Tra Atene, Istanbul e Odessa tre percorsi umani si intrecciano creando potenti riflessi(oni) sulla nostra memoria condivisa. Tre città di confine fisico, storico e politico che il regista lituano Mantas Kvedaravičius concepisce come spazio espanso abitato solo dal tempo del cinema. Perché tra le assonanze di un tappeto sonoro fortemente antinaturalistico e le differenze di un flusso di immagini dal valore quasi etnografico si instaurano connessioni tutte potenziali nel fragile terreno del nostro sguardo. Chi sono queste persone? Non si sa molto, non è poi così importante, sono sostanzialmente corpi agiti dalla Storia: un rifugiato sudanese, un trafficante turco e una prostituta ucraina vivono la loro liminale quotidianità muovendosi e producendo link tra usi e costumi arcaici, riti e miti tramandati nel presente, infine dispositivi tecnici (dal nastro alla pellicola) che restituiscono tracce mediali a portata di un semplice gesto. Ecco che questi corpi prostituiti, erranti o traghettatori diventano giocoforza allegorie potentissime che schiudono i fantasmi più oscuri della nostra Storia: un passaporto da comprare in un angusto bordello tra sesso e morte si alterna ai moti notturni di piazza (probabilmente in Grecia, probabilmente pochi mesi fa) che fanno letteramente sciogliere le inquadrature distruggendo infine l’obiettivo. Una riflessione estetica legata indissolubilmente al corpo come medium della memoria e all’immagine (cinematografica) come unico spazio adatto per testimoniarla.

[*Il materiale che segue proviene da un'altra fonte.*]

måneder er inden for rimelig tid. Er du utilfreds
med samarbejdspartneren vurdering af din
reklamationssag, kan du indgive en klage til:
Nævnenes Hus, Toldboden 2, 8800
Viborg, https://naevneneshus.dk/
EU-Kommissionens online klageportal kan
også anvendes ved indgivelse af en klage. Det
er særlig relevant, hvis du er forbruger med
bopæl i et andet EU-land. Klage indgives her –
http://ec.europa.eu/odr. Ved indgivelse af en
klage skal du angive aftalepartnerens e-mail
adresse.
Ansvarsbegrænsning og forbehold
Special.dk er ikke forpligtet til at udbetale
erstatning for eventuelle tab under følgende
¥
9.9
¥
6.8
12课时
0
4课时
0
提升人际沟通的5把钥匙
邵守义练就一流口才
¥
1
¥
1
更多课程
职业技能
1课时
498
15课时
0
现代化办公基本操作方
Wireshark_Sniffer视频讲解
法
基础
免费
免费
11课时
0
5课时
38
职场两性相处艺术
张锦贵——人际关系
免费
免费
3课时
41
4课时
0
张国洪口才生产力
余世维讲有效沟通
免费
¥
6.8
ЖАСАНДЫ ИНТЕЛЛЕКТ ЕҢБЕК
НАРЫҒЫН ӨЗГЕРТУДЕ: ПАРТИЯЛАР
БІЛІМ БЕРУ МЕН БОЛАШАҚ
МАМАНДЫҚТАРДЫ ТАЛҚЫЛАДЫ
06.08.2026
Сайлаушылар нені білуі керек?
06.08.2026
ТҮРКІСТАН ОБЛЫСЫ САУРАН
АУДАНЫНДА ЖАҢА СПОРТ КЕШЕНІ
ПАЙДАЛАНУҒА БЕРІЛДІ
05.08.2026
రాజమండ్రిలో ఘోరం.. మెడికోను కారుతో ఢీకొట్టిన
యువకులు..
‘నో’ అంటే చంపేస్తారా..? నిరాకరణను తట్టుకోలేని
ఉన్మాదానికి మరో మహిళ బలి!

Ecco perché il film non vuole incontrarci mai né sul terreno della narrazione, né tanto meno su quello dell’estetizzante fascinazione visiva, chiamandoci semmai in causa come liberi intercessori di senso. Kvedaravičius non dà istruzioni, mappe o etichette a cui appigliarci per interpretare il suo film, ma ci invita a seguirlo in questa esperienza filmica a tratti scioccante che sembra infine cercare un’origine. Uno spazio condiviso che redima le macerie (politiche e sociali) della nostra epoca. Quindi un’origine da trovare nel Partenone del titolo, la culla della civiltà occidentale, il simbolo della democrazia ateniese la cui crisi nerissima dell’ultimo decennio ha costretto appunto a rifugiarsi nel mito per essere compresa. Partenonas è un film difficile, ostico, a tratti impenetrabile e respingente, ma che rimbomba inspiegabilmente come un’eco di materia viva innestata nel cuore dell’Europa.